What you will do » Your response should be the lines from the one holding "index tip: (443, 339)" to the last line of the data below, copied exactly and with no additions.

Start of Dataset entries

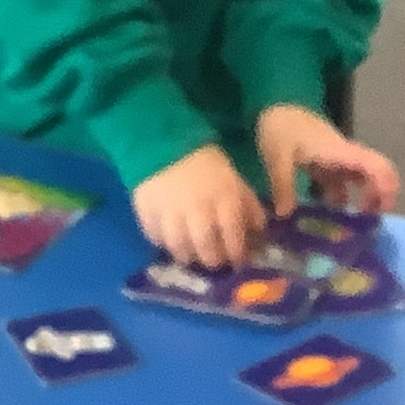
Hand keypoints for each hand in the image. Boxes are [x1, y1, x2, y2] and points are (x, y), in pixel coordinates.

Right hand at [133, 145, 264, 269]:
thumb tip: (258, 231)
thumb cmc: (206, 163)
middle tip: (214, 261)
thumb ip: (248, 206)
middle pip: (205, 248)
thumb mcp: (234, 180)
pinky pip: (155, 236)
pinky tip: (169, 241)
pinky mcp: (146, 210)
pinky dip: (163, 243)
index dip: (237, 255)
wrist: (166, 142)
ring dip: (187, 256)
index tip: (237, 261)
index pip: (233, 238)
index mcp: (224, 199)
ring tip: (191, 255)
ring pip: (179, 247)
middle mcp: (197, 209)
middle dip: (212, 260)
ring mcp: (170, 211)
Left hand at [255, 103, 400, 217]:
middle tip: (368, 225)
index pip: (375, 167)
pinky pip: (344, 187)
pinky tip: (326, 220)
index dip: (386, 188)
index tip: (380, 212)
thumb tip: (287, 214)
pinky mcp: (330, 168)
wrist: (278, 111)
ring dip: (363, 203)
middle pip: (380, 174)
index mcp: (340, 152)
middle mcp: (346, 157)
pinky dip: (342, 203)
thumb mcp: (277, 156)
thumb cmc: (282, 128)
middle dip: (381, 199)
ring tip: (348, 229)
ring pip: (364, 182)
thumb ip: (283, 184)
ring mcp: (340, 163)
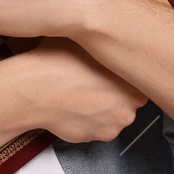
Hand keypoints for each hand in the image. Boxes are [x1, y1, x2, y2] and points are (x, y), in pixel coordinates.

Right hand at [12, 37, 147, 143]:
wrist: (32, 91)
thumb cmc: (56, 62)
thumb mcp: (86, 40)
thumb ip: (107, 45)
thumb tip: (111, 36)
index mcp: (131, 80)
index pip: (141, 80)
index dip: (125, 75)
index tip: (112, 72)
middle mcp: (129, 106)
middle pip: (130, 100)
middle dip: (116, 93)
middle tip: (94, 82)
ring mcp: (114, 125)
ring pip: (115, 115)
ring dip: (103, 108)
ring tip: (81, 94)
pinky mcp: (98, 138)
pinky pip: (99, 128)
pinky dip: (90, 121)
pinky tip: (75, 107)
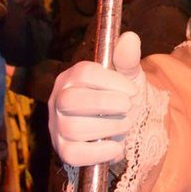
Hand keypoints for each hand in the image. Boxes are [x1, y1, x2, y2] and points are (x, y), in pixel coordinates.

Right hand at [48, 30, 146, 165]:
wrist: (121, 124)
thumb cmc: (120, 95)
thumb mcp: (127, 76)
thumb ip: (127, 59)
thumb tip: (130, 37)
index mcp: (72, 77)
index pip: (84, 73)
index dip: (111, 81)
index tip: (133, 91)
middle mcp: (58, 99)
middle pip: (71, 101)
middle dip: (106, 104)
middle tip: (128, 107)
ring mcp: (57, 125)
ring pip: (73, 128)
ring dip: (108, 128)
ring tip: (125, 125)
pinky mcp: (63, 149)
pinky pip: (73, 154)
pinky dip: (100, 152)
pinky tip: (116, 147)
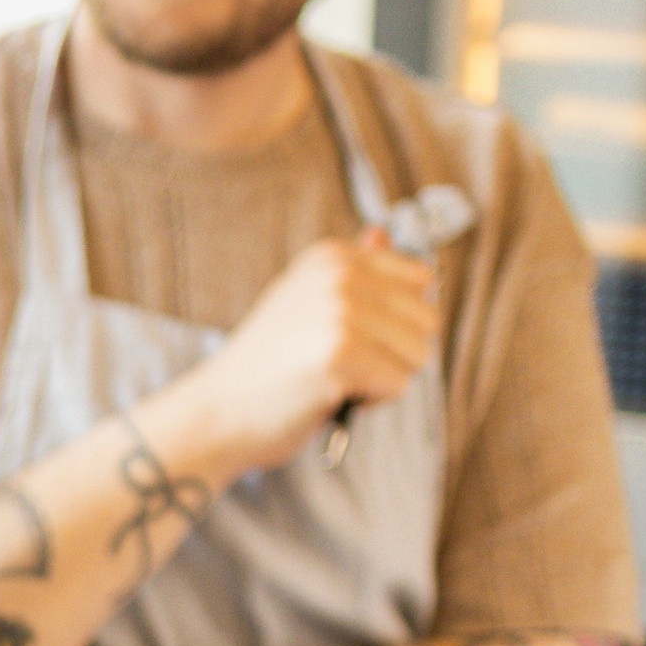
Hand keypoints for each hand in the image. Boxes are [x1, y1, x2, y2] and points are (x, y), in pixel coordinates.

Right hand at [171, 230, 440, 479]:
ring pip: (418, 355)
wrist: (218, 410)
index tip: (356, 336)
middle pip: (427, 320)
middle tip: (345, 364)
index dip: (399, 320)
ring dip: (385, 379)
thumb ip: (351, 272)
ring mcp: (340, 313)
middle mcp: (340, 276)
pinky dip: (371, 402)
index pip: (422, 280)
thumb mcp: (306, 302)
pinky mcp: (341, 355)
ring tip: (337, 380)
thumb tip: (384, 235)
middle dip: (396, 353)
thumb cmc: (267, 366)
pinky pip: (397, 386)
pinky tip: (331, 396)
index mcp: (333, 257)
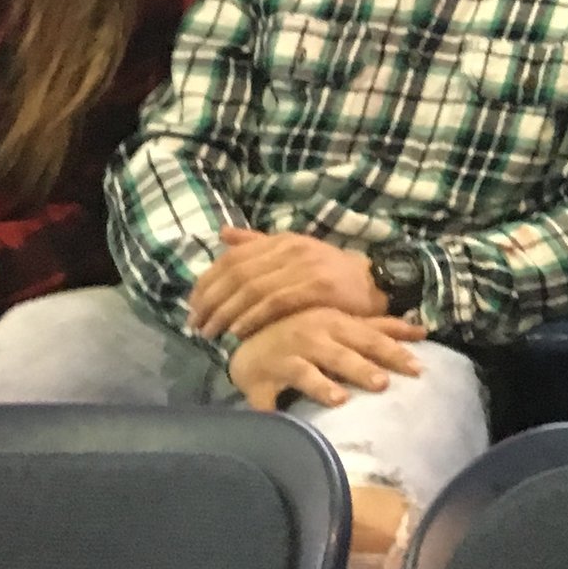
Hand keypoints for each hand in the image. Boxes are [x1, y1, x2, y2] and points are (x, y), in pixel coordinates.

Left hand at [188, 229, 384, 340]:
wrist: (376, 283)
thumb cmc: (330, 274)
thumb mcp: (293, 253)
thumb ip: (258, 244)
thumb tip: (223, 234)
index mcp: (282, 240)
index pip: (232, 258)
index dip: (207, 282)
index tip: (192, 306)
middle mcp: (291, 249)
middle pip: (237, 273)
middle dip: (211, 301)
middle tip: (195, 324)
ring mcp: (305, 266)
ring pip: (252, 289)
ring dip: (226, 313)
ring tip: (210, 333)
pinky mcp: (318, 287)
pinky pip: (276, 302)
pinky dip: (252, 318)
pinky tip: (238, 332)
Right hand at [227, 306, 423, 412]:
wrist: (247, 335)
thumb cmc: (305, 330)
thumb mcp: (342, 322)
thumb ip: (380, 327)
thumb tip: (423, 330)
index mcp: (335, 323)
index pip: (371, 337)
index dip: (394, 351)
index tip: (418, 368)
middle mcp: (312, 338)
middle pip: (340, 354)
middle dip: (361, 368)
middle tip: (383, 384)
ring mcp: (285, 359)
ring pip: (305, 372)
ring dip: (322, 385)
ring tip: (340, 400)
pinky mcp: (260, 380)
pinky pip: (266, 396)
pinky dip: (271, 408)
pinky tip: (281, 418)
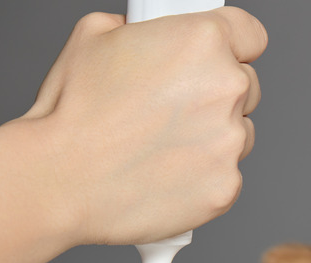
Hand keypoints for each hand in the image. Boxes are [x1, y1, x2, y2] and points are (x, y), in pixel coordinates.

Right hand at [23, 7, 268, 244]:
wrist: (59, 180)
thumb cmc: (71, 112)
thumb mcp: (94, 36)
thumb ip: (139, 28)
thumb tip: (148, 36)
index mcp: (203, 41)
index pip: (251, 35)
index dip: (234, 46)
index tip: (221, 59)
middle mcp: (227, 88)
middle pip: (247, 87)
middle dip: (218, 94)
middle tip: (174, 109)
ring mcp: (230, 142)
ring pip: (240, 133)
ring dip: (215, 137)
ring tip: (163, 147)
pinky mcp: (226, 187)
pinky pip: (226, 176)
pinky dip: (204, 177)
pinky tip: (165, 176)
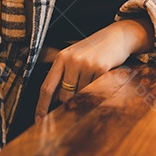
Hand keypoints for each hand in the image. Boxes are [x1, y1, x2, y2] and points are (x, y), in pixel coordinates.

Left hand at [35, 16, 154, 121]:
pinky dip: (98, 87)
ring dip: (87, 91)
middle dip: (70, 100)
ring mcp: (86, 64)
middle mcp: (72, 60)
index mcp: (61, 57)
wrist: (118, 36)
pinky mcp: (100, 68)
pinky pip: (95, 89)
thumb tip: (55, 101)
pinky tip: (102, 75)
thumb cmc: (95, 49)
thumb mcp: (74, 57)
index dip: (41, 105)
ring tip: (94, 76)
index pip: (47, 86)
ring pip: (81, 94)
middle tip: (81, 91)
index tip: (38, 119)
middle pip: (64, 95)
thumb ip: (64, 75)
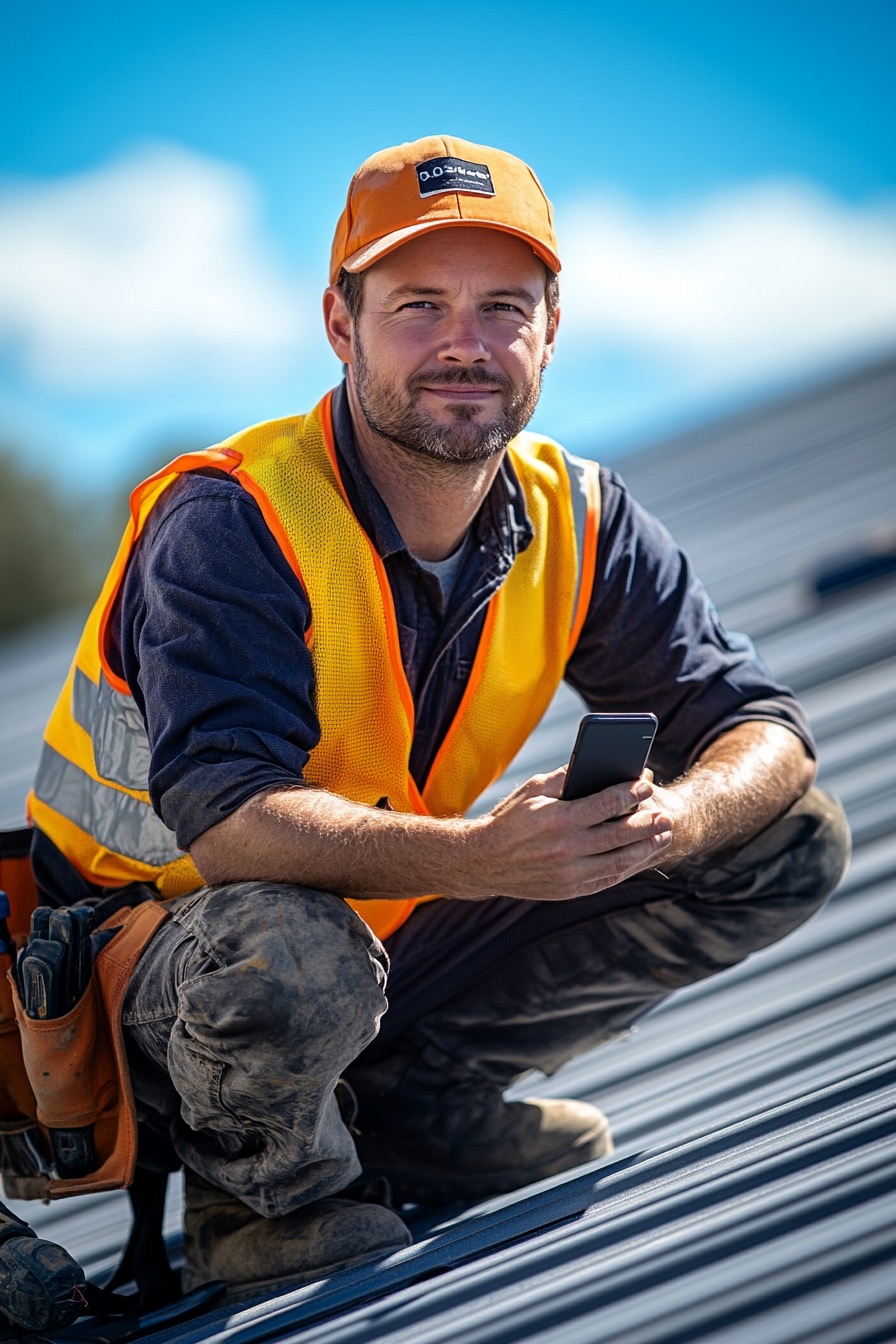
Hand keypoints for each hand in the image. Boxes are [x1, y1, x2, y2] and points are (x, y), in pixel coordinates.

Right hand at [464, 765, 672, 901]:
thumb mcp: (532, 790)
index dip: (631, 793)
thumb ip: (566, 776)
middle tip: (665, 816)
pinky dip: (625, 868)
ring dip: (644, 848)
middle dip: (647, 823)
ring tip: (661, 836)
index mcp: (558, 819)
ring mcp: (569, 873)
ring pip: (619, 860)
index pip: (607, 803)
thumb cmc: (509, 820)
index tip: (646, 785)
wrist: (483, 862)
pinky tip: (637, 857)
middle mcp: (566, 848)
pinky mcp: (569, 890)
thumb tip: (596, 761)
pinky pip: (606, 879)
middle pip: (620, 833)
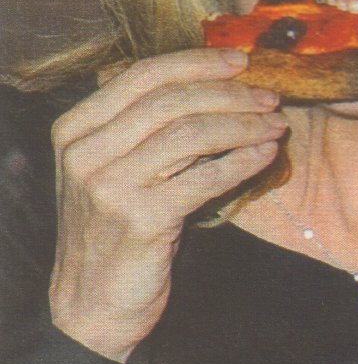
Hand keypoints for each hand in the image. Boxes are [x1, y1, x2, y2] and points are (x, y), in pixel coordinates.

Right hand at [49, 48, 285, 361]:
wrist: (92, 303)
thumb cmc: (116, 224)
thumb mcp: (114, 164)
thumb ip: (146, 124)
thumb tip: (217, 80)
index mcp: (77, 127)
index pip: (144, 74)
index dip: (198, 62)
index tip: (241, 61)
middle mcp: (87, 151)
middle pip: (173, 101)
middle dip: (230, 94)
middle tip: (269, 98)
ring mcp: (109, 186)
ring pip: (192, 134)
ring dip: (243, 126)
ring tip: (275, 125)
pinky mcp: (140, 220)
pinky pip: (204, 178)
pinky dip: (241, 162)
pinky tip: (265, 156)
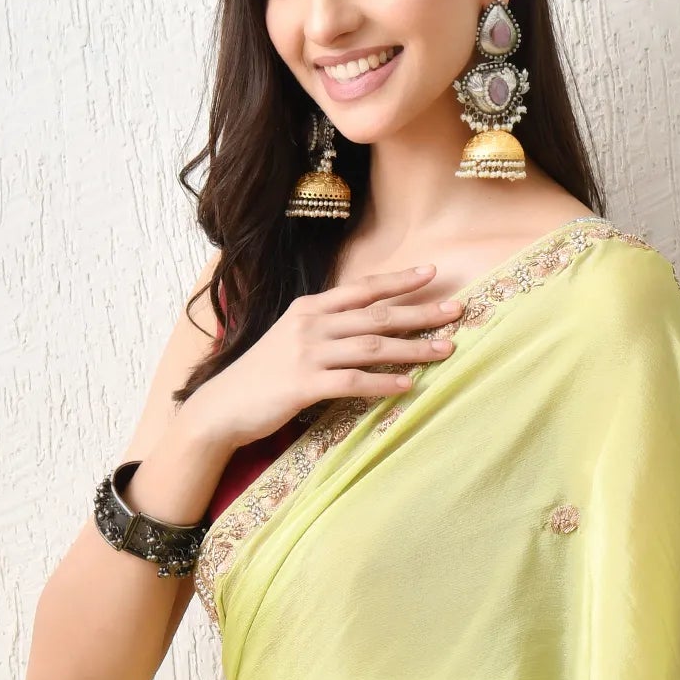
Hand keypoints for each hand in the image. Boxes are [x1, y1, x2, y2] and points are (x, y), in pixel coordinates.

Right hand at [174, 266, 463, 461]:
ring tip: (446, 350)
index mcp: (310, 309)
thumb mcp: (293, 339)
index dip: (399, 281)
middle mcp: (310, 324)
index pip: (362, 289)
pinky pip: (352, 382)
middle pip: (376, 315)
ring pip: (371, 347)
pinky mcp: (303, 385)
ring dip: (412, 348)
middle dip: (420, 312)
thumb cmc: (263, 376)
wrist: (223, 406)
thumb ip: (326, 328)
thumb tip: (366, 325)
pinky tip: (408, 386)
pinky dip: (383, 383)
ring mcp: (307, 353)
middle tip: (457, 311)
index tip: (433, 272)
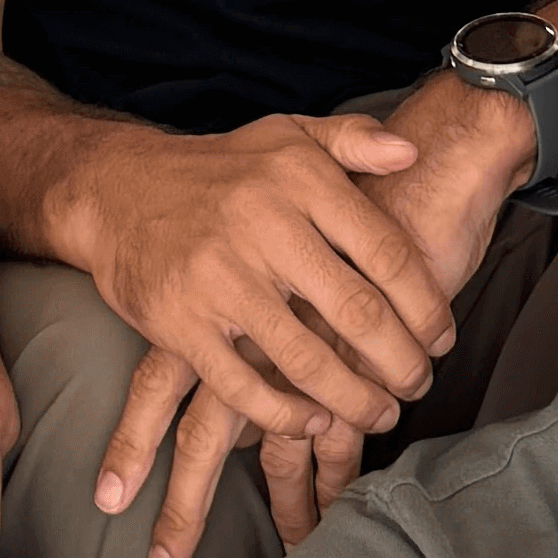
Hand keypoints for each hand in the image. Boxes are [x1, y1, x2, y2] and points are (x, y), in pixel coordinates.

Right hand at [78, 109, 477, 557]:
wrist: (114, 190)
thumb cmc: (217, 170)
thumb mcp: (287, 134)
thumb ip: (353, 139)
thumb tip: (411, 150)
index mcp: (300, 179)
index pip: (387, 253)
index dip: (427, 305)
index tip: (443, 339)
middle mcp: (263, 225)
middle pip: (357, 312)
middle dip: (401, 362)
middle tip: (420, 385)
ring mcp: (219, 278)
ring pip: (306, 359)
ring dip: (354, 399)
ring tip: (380, 414)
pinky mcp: (180, 323)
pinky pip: (244, 386)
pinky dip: (286, 415)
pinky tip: (316, 423)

End of Dataset entries

Response »
index tip: (443, 339)
middle mcp: (263, 225)
middle pip: (357, 312)
middle dip: (401, 362)
middle tip: (420, 385)
ring mcp: (219, 278)
ring pip: (306, 359)
ring dip: (354, 399)
ring tip: (380, 414)
pinky mcp: (180, 323)
pinky pip: (244, 386)
pinky dip: (286, 415)
pinky tip: (316, 423)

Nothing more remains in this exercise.